Ce qui a changé en 2025

Pendant deux ans, le mot "agent" a surtout servi à vendre des vidéos de démonstration. En 2025, le sujet a commencé à ressembler à une vraie couche d'infrastructure. OpenAI a lancé en mars sa Responses API, ses outils intégrés de web search, file search et computer use, ainsi qu'un Agents SDK assorti de primitives d'observabilité. Google a publié en avril le protocole Agent2Agent, pensé pour permettre à plusieurs agents de communiquer sans être enfermés dans une seule plateforme. Anthropic, de son côté, pousse le Model Context Protocol comme standard d'accès aux outils et aux sources de données, tout en expérimentant computer use sur Claude.

Pris séparément, chacun de ces lancements peut sembler partiel. Pris ensemble, ils forment quelque chose de nouveau : une pile agentique plus lisible. Un modèle pour raisonner, une couche outil pour agir, une couche contexte pour accéder proprement aux données et une couche protocolaire pour dialoguer avec d'autres services. C'est beaucoup plus proche de l'infrastructure logicielle classique que du chatbot monolithique des débuts.

Pourquoi ce déplacement compte

Les entreprises ont déjà appris à leurs dépens qu'un agent impressionnant en sandbox peut devenir inutilisable dès qu'il faut l'auditer, le connecter à des systèmes internes ou lui faire respecter des permissions. C'est exactement là que se joue la nouvelle compétition. OpenAI insiste sur les outils intégrés et la traçabilité de l'orchestration. Google pousse l'interopérabilité inter-agents avec A2A. Anthropic cherche à standardiser le branchement des contextes via MCP et teste une capacité d'action plus directe avec l'usage d'ordinateur. Aucun de ces paris ne remplace les autres ; ils répondent à des goulets différents.

Pour le marché, la conséquence est claire : la qualité d'un agent ne dépend plus seulement du modèle qui répond, mais de la manière dont il appelle un outil, récupère des documents, garde un historique, délègue à un autre agent, échoue proprement et laisse une trace exploitable. C'est précisément ce qui rapproche l'IA agentique des exigences habituelles de production logicielle. La promesse change donc de nature : moins "regardez ce que l'agent sait faire" et plus "regardez comment il s'intègre sans casser votre système".

Ce que les premiers standards disent du marché

L'apparition rapide de standards est un bon indicateur de maturité. Si A2A et MCP gagnent de la traction, c'est parce que les entreprises refusent de reconstruire un connecteur propriétaire pour chaque nouveau modèle et pour chaque nouvel outil. Les protocoles réduisent ce coût de coordination. Ils rendent aussi visible une autre réalité : l'agent réellement utile n'est pas un héros autonome, c'est un nœud dans un système plus large de permissions, de données et de supervision humaine.

Le lancement de computer use rappelle cependant qu'il ne s'agit pas d'une simple histoire de plomberie logicielle. Donner à un agent la capacité d'agir dans une interface ouvre des cas d'usage puissants, mais aussi des risques particuliers : clics non souhaités, escalade involontaire, effets de bord dans des applications fragiles. Les fournisseurs eux-mêmes le présentent comme une capacité à encadrer, pas comme une autonomie magique.

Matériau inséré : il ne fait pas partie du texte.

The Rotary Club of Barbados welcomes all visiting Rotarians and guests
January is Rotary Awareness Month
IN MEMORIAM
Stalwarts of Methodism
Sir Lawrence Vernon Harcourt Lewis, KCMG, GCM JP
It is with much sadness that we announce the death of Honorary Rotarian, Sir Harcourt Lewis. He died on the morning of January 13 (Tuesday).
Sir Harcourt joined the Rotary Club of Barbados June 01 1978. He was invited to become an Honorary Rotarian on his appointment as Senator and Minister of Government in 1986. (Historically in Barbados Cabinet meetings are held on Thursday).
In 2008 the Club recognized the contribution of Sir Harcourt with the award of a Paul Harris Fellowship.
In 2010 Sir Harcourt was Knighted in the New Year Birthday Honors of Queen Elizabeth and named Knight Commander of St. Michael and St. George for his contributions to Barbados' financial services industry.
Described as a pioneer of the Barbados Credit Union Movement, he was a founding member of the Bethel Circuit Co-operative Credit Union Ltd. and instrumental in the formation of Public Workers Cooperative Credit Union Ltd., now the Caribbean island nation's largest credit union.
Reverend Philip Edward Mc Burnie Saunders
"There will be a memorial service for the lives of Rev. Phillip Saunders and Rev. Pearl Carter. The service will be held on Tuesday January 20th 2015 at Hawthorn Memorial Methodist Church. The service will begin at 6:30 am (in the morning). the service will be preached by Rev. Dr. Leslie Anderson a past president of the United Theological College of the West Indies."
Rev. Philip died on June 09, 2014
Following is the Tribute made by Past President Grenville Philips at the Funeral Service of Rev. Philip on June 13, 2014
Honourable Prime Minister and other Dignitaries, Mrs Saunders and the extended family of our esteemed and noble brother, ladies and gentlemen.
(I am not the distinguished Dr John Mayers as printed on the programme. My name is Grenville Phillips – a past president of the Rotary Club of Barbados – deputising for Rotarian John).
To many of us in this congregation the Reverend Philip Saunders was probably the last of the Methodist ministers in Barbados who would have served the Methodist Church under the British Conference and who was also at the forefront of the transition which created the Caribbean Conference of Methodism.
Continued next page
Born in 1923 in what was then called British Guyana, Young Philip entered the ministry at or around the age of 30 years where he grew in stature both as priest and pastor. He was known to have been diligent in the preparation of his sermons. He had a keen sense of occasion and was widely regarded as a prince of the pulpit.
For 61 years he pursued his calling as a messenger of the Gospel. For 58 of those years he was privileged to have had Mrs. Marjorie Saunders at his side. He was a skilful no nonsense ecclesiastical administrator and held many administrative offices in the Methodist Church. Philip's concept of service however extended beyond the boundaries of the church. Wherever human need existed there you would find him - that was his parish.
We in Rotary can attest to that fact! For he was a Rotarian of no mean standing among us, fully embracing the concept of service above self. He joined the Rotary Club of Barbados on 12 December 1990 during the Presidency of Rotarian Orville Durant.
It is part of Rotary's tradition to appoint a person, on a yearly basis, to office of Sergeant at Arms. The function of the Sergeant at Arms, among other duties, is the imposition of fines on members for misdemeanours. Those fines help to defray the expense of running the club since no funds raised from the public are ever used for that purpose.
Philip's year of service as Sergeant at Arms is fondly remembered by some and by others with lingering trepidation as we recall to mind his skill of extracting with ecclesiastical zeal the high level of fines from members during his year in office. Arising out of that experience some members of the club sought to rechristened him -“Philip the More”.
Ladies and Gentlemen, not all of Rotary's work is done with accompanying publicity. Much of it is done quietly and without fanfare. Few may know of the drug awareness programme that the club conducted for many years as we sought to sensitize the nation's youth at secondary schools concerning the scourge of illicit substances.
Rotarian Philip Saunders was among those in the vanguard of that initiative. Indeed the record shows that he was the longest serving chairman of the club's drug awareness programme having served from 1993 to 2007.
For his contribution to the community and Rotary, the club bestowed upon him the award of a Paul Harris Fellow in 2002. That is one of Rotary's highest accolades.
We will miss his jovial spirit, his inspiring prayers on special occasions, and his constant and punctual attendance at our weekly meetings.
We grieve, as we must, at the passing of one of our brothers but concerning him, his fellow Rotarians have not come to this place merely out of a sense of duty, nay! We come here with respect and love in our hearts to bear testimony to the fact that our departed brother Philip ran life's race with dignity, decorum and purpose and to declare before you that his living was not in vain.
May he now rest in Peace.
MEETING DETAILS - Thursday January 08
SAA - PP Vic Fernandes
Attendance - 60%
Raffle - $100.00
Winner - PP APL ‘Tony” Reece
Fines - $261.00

Le nouveau terrain concurrentiel

La compétition se déplace donc vers l'écosystème. Les laboratoires qui gagneront ne seront pas seulement ceux qui publient le meilleur benchmark, mais ceux qui offrent le meilleur ensemble de connecteurs, de protocoles, d'outils d'observabilité et de garde-fous. Cela rapproche l'IA d'une bataille de plateforme. Le modèle reste central, mais il devient une composante d'une chaîne plus large.

Limites et inconnues

Le chantier est loin d'être terminé. Les standards peuvent encore se fragmenter, les évaluations d'agents restent moins robustes que celles des modèles statiques, et la sécurité demeure le point le plus fragile dès qu'un agent agit sur un environnement externe. Mais pour la première fois, le sujet agentique sort clairement du registre de la démo pour entrer dans celui des choix d'architecture. C'est une évolution plus importante qu'une simple nouvelle fonctionnalité produit.